Florida State Shot Chart

As you can see from this shot chart courtesy of Just Play, the ‘Noles are above the national average from every spot analytics junkies love. They’re shooting a red-hot 39.3% from three alongside high efficiency in the lane, the area of the floor where they’re getting the majority of their shots.

In fact, when we talk about where Hamilton’s bunch is scoring from, the conversation starts and stops with three and key. Florida State has only taken 13.4% of their shots from anywhere else (see mid-range). On an individual level, Walker is a good example of this.

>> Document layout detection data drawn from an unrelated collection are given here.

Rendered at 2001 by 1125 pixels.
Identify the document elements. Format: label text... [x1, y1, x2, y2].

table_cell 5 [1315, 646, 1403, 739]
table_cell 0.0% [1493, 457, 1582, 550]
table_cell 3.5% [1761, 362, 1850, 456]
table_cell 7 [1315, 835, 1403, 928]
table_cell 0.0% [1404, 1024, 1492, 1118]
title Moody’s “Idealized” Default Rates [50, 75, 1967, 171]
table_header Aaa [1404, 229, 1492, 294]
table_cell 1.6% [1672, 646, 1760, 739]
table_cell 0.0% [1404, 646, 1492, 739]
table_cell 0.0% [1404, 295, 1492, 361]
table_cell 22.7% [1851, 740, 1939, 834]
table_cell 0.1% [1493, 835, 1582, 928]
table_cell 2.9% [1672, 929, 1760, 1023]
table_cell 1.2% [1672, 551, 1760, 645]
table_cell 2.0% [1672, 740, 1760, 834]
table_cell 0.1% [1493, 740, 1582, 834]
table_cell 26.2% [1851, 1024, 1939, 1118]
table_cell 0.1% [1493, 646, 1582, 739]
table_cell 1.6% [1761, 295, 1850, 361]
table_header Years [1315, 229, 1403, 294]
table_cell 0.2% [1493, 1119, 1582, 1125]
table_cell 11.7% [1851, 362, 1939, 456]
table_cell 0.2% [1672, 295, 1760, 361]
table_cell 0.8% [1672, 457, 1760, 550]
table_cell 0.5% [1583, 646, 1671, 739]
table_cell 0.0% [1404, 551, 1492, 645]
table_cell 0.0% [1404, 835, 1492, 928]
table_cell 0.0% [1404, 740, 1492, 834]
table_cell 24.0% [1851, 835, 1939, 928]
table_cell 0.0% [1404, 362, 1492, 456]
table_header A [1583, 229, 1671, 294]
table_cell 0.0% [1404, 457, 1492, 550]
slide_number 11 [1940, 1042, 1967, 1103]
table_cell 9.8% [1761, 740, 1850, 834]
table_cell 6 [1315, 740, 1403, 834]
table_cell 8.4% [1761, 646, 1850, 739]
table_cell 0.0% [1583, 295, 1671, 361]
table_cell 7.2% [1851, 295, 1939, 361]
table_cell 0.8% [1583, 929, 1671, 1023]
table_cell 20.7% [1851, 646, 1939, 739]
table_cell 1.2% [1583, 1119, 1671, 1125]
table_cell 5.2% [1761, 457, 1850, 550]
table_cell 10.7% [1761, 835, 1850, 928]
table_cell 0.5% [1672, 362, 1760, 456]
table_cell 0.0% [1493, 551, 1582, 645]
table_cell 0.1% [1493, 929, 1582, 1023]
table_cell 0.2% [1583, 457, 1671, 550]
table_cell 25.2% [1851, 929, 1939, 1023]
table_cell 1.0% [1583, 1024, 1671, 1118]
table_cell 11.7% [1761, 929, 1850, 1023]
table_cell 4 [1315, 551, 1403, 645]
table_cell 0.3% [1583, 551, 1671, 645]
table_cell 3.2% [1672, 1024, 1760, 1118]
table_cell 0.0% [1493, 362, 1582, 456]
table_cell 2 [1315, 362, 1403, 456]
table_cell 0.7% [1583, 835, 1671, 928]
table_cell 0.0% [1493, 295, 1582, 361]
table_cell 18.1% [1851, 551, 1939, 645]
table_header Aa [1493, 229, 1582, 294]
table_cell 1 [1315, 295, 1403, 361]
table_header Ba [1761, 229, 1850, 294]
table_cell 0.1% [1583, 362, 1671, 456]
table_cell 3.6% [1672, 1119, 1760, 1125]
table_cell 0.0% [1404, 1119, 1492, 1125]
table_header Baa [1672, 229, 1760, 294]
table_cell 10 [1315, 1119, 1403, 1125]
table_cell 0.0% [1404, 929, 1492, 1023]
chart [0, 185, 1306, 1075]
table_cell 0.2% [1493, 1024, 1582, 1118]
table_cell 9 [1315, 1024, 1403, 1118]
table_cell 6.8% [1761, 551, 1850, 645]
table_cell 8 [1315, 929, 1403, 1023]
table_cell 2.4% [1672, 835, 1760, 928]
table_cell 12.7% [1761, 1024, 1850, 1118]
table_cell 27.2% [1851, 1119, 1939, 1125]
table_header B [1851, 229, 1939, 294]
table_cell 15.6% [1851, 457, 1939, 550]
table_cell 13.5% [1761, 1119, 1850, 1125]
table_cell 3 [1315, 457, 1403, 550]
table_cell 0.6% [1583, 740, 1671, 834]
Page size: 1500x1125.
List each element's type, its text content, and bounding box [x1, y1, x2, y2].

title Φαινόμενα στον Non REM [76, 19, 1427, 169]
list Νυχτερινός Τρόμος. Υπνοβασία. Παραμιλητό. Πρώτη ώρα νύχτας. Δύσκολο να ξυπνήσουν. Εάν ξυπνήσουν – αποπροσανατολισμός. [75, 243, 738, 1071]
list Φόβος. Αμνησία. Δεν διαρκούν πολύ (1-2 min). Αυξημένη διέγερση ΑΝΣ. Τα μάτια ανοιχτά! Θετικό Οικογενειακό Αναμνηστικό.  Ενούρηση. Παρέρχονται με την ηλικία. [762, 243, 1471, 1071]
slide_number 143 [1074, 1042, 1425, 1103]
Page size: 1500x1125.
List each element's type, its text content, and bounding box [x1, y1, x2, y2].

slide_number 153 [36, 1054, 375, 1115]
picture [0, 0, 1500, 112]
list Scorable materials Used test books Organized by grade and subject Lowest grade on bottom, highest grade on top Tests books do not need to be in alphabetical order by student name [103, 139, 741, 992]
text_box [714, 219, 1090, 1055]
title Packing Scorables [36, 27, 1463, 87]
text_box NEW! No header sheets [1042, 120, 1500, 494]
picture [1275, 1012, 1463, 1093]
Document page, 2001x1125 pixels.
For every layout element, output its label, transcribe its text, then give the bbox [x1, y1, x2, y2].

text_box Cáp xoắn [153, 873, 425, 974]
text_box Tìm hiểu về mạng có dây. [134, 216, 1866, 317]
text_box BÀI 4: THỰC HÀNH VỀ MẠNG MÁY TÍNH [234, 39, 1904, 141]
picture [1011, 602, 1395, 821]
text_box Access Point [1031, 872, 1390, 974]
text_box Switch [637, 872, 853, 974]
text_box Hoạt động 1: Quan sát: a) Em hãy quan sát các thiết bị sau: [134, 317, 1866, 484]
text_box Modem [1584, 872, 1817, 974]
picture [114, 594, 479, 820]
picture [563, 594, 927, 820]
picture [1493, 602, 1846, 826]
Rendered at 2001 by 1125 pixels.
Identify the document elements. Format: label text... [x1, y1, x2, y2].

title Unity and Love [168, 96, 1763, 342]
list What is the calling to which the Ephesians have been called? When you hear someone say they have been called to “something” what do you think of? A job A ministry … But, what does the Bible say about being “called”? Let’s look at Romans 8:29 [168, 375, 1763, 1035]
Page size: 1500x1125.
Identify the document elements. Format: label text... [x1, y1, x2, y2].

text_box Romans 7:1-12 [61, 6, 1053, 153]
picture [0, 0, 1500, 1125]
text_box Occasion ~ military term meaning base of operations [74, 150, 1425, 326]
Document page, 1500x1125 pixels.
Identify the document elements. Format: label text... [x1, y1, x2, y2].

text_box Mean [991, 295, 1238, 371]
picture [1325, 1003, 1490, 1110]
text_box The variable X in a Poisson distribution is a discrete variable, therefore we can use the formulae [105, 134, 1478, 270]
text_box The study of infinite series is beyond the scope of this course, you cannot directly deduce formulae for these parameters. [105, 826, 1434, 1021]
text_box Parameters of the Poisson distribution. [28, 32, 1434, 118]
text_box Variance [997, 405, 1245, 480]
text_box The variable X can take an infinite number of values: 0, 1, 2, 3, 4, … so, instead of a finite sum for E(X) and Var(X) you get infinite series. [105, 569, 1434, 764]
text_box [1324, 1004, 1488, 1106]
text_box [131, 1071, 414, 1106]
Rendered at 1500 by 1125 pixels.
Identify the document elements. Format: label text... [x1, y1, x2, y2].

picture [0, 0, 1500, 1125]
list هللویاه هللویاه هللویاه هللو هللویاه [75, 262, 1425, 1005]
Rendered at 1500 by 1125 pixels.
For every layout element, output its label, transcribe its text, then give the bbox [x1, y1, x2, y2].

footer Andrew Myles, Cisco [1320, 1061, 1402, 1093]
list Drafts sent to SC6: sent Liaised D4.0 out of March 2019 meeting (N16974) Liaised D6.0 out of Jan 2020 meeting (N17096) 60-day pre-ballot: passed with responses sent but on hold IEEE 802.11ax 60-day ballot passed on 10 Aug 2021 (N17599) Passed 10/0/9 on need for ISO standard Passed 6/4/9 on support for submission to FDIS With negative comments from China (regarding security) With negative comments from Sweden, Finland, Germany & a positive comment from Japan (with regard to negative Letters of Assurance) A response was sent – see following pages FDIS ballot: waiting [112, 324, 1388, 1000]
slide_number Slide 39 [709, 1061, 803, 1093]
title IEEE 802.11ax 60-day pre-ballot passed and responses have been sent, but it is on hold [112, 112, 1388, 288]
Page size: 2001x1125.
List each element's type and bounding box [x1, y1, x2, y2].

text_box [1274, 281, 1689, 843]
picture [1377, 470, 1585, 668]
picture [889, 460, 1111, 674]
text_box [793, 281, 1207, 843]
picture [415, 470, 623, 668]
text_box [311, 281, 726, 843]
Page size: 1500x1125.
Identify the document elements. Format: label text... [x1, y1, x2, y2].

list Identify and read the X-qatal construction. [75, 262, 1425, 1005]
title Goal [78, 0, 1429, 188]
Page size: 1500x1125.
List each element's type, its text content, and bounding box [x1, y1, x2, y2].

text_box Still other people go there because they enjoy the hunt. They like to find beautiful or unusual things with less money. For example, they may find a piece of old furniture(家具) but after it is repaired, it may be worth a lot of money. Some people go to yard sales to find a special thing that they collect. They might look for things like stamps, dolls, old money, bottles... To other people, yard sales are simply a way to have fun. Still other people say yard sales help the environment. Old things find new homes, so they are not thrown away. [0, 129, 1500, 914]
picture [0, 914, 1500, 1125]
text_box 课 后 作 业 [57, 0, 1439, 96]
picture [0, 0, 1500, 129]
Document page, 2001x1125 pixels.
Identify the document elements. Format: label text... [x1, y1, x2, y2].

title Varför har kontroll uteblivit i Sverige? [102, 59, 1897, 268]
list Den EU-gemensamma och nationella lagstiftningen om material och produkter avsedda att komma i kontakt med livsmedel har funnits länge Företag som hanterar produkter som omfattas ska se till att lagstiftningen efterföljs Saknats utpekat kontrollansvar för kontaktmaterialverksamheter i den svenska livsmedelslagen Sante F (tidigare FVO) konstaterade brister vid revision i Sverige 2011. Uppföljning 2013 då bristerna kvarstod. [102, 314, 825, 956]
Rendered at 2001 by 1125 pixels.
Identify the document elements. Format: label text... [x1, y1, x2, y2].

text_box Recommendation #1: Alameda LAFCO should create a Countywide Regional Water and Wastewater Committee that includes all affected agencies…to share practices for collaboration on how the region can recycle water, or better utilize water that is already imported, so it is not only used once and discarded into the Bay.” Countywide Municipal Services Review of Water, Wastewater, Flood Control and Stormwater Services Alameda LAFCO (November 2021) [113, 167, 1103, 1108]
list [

As we can see from this shooting analysis from Just Play’s Player Overview Report on Walker, the Seminoles’ leading scorer is getting his shots from all over the floor. In looking at his Assisted/Unassisted breakdown, we can see that he’s getting his threes off the catch and most of his twos off the bounce. And in looking at his Shot Location analysis, we can also see that only 19% of his shots are coming from outside the paint, the spot on the court where he’s least efficient.

As inevitable as Florida State’s success has seemed the last five years, there’s one thing that’s inevitable about them this year specifically: balance. Whether it’s who they’re getting buckets from or where on the floor they’re getting them from, Leonard Hamilton’s bunch has a good mix of scorers and a good mix of paint points and threes.